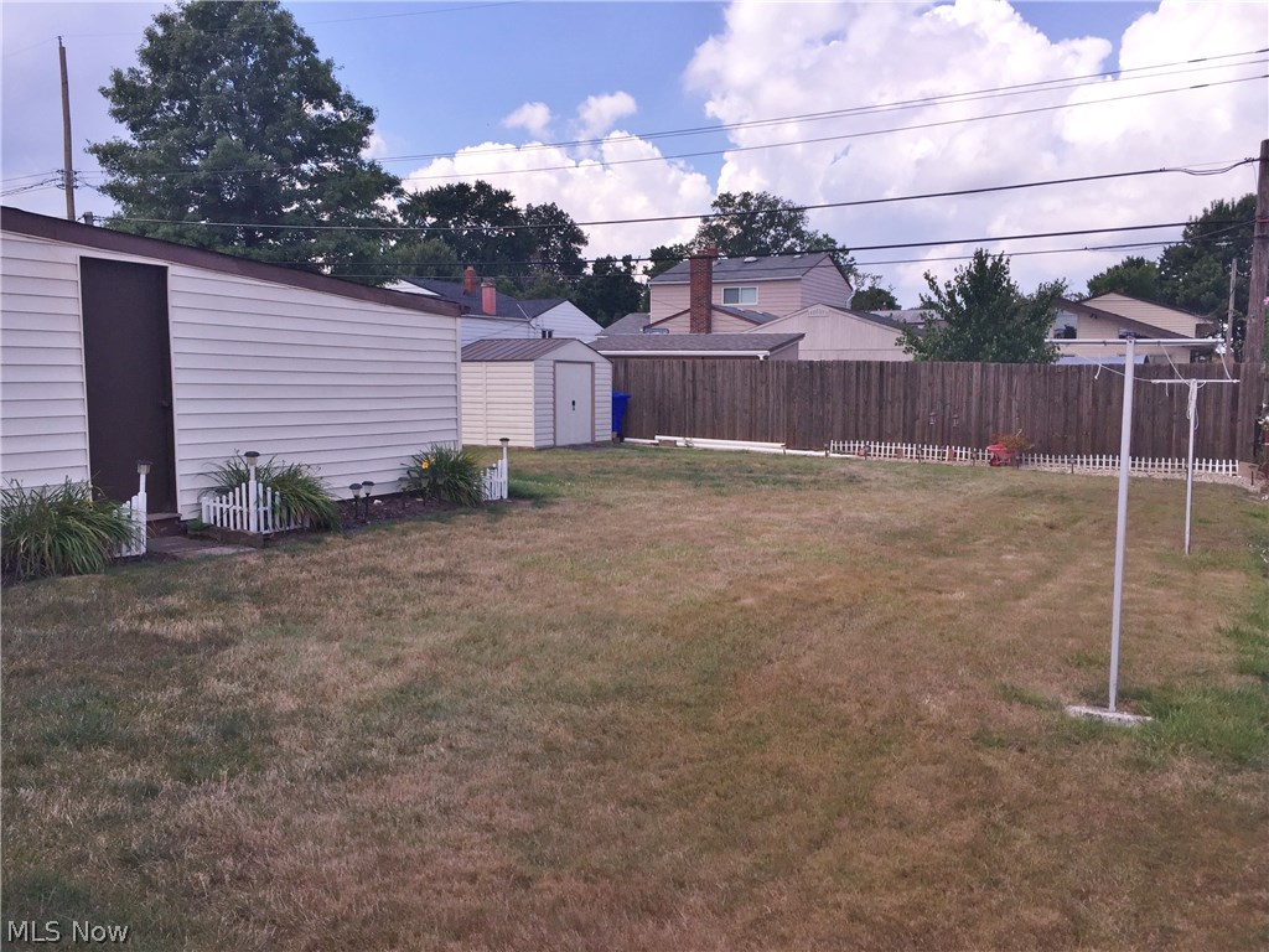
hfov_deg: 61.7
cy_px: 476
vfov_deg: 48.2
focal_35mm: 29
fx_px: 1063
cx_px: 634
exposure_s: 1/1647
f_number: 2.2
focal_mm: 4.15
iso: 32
==
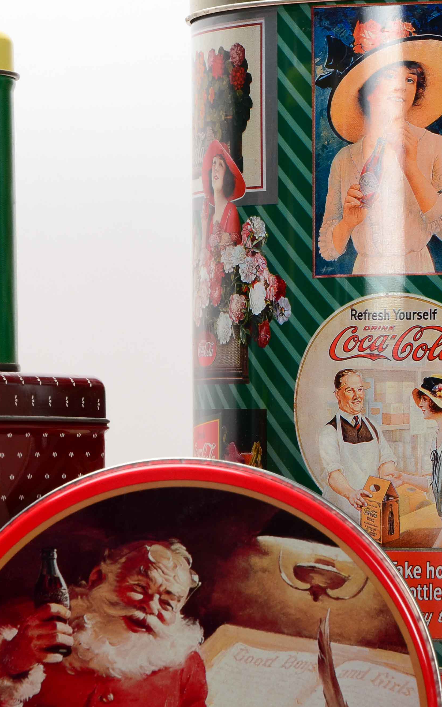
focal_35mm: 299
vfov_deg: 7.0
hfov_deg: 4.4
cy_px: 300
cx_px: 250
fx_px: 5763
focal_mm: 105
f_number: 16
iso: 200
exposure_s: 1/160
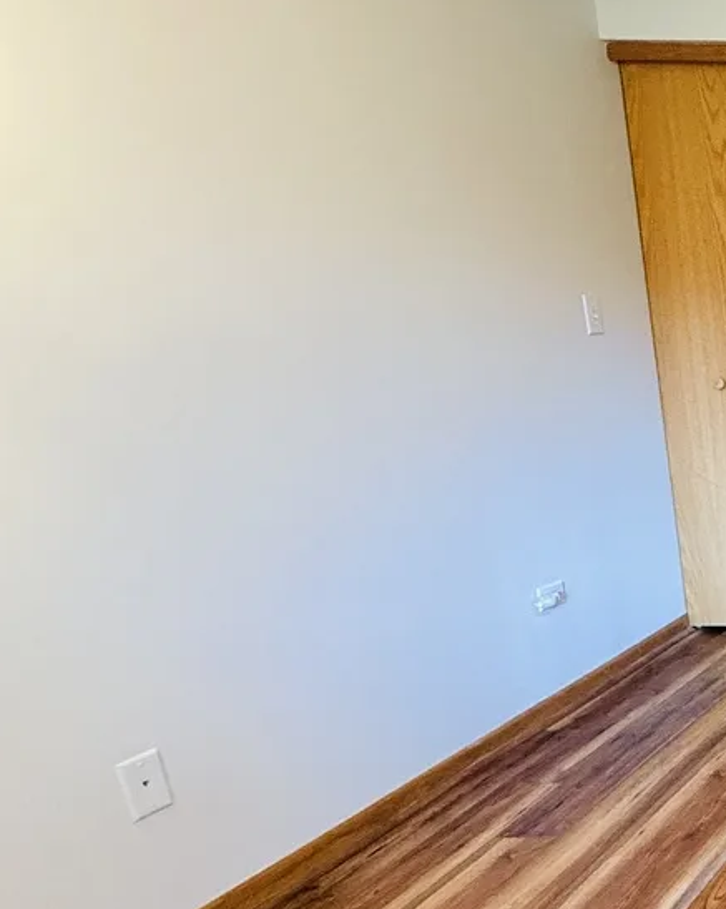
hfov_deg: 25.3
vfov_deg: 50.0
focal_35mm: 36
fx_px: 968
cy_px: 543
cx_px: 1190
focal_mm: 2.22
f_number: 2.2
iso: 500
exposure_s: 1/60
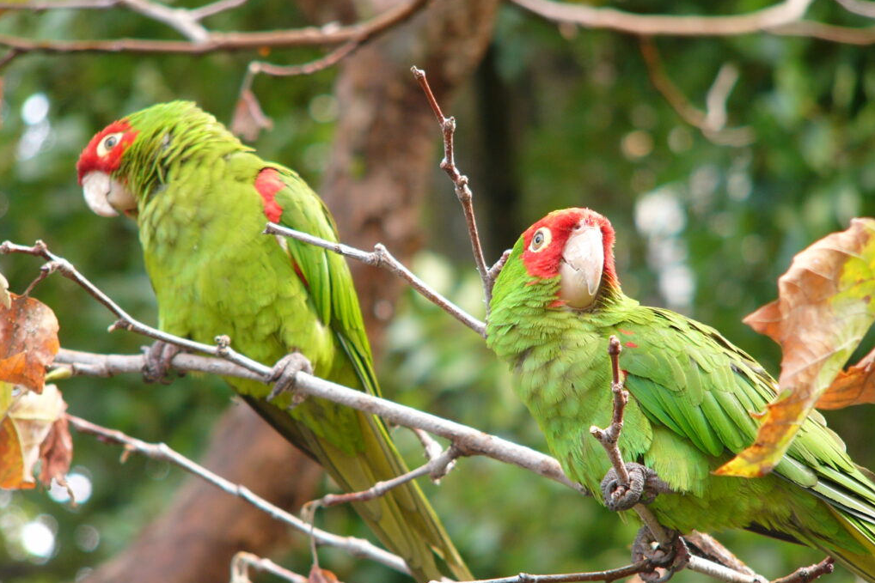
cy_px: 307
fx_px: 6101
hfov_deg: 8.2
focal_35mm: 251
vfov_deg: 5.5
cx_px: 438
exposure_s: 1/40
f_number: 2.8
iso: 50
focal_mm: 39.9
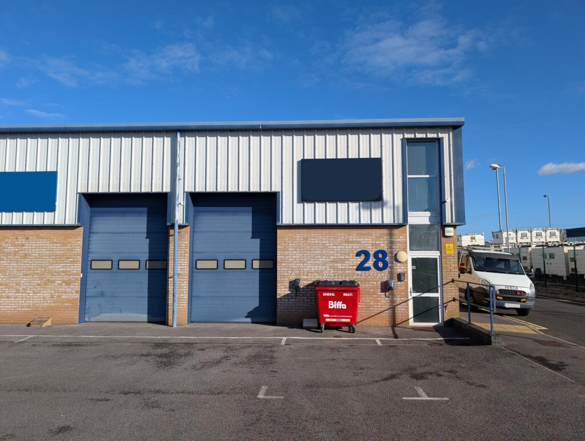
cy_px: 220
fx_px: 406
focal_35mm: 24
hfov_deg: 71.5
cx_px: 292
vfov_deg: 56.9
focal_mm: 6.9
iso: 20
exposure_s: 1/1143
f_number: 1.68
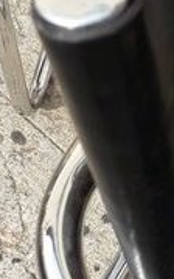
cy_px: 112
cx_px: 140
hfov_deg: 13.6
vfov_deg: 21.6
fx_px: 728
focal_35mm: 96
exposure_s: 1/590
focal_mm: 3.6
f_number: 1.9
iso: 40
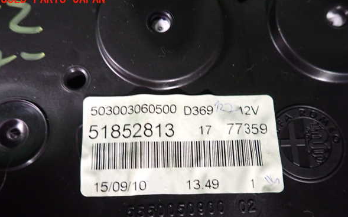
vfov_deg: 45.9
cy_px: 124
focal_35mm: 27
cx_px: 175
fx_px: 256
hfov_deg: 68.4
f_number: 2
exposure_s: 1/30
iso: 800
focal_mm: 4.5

*YOUR ASSIGNMENT:* Exactly the lines above from the one that contains "focal_mm: 3.6" down to the one that contains "focal_mm: 4.5" are to be output, both ends kept and pictures omitted.

*WRITTEN RESPONSE:*
focal_mm: 3.6
f_number: 1.9
iso: 40
vfov_deg: 45.9
cy_px: 124
focal_35mm: 27
cx_px: 175
fx_px: 256
hfov_deg: 68.4
f_number: 2
exposure_s: 1/30
iso: 800
focal_mm: 4.5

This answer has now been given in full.